══ ENTRIES PROVIDED ══
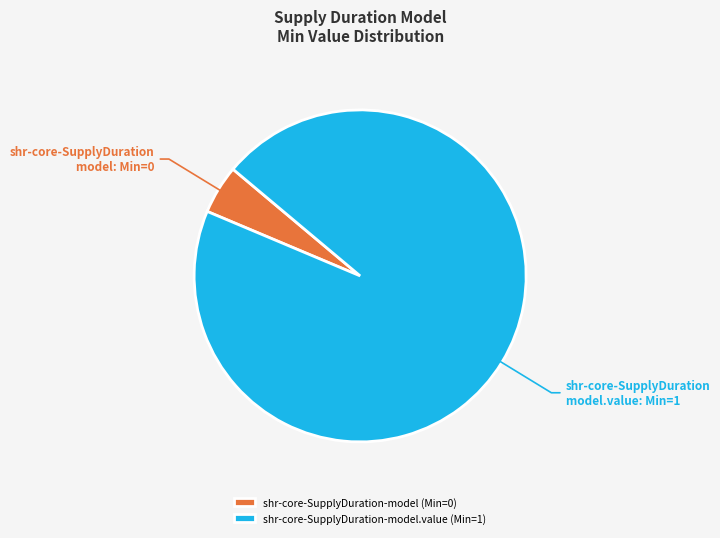

True or false: shr-core-SupplyDuration-model (Min=0) accounts for 18% of the total.

False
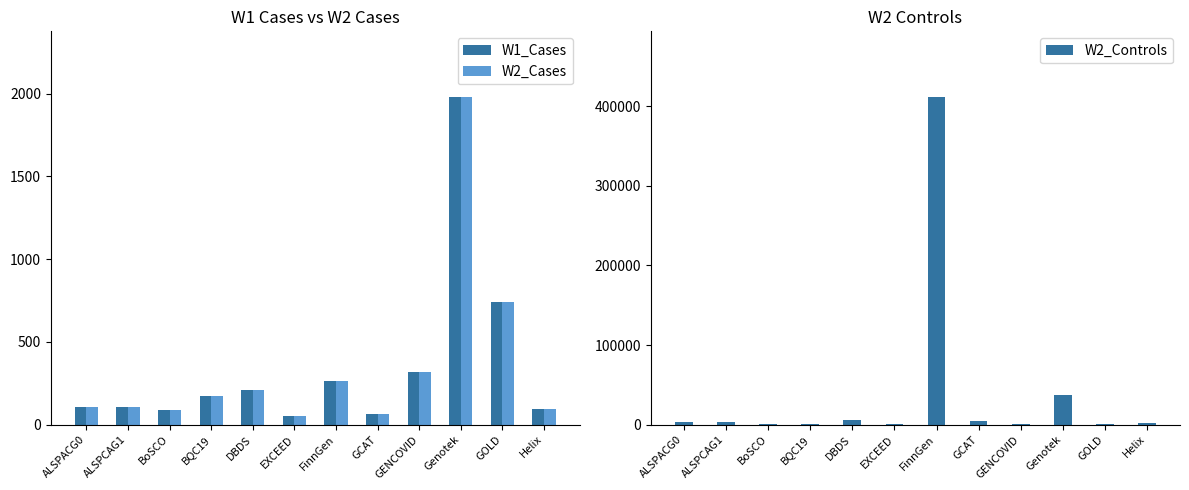

At which label does W2_Cases first exceed 173?

DBDS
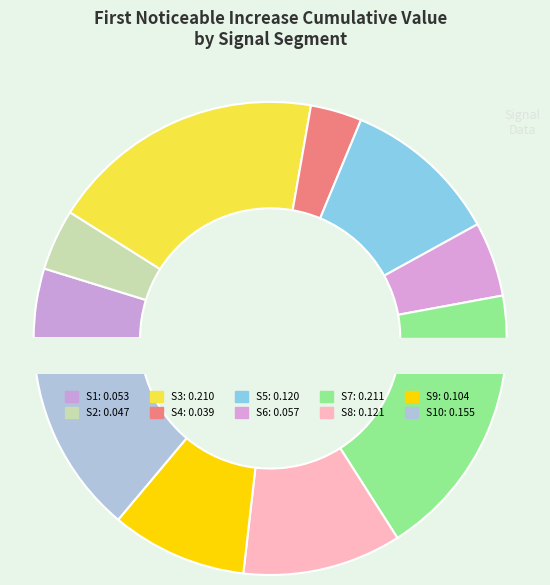

To the nearest percent, what portion does signal segment 9 represent?

9%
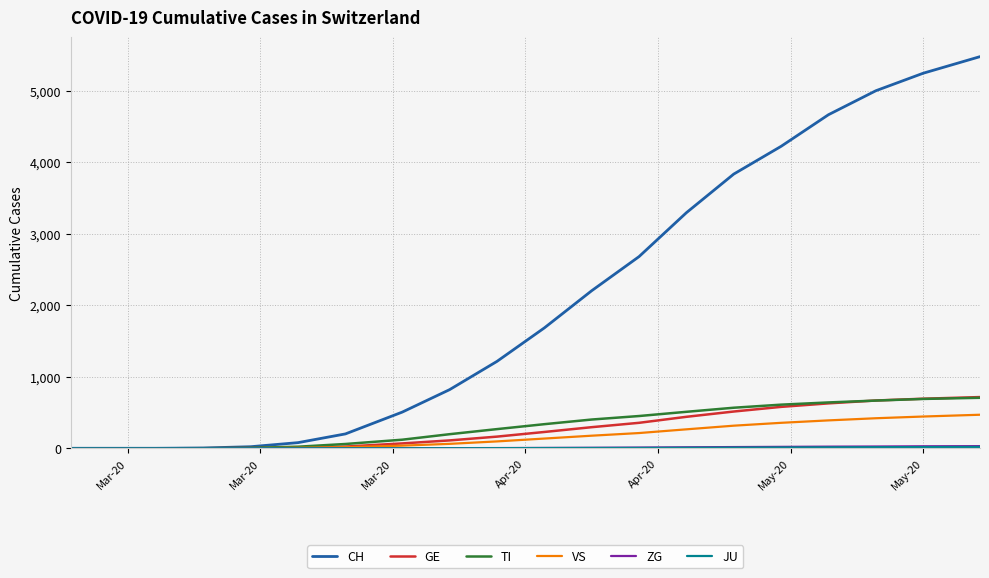

How many lines are shown in the chart?

6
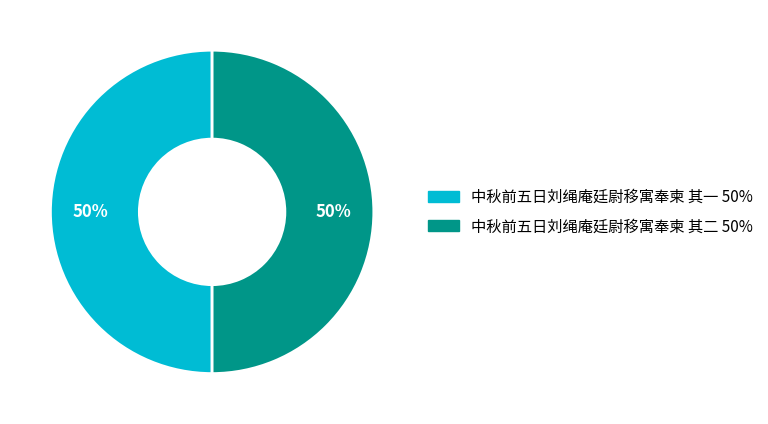

To the nearest percent, what portion does 中秋前五日刘绳庵廷尉移寓奉柬 其二 represent?

50%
═══
◆ TASK PROMPT ◆
Rewrite all of the lines above, substituting "nearest whole percent" for "nearest percent" and leaving everything else as it is. Omit the pictures.

◆ ANSWER SPACE ◆
True or false: shr-core-SupplyDuration-model (Min=0) accounts for 18% of the total.

False

At which label does W2_Cases first exceed 173?

DBDS

To the nearest whole percent, what portion does signal segment 9 represent?

9%

How many lines are shown in the chart?

6

To the nearest whole percent, what portion does 中秋前五日刘绳庵廷尉移寓奉柬 其二 represent?

50%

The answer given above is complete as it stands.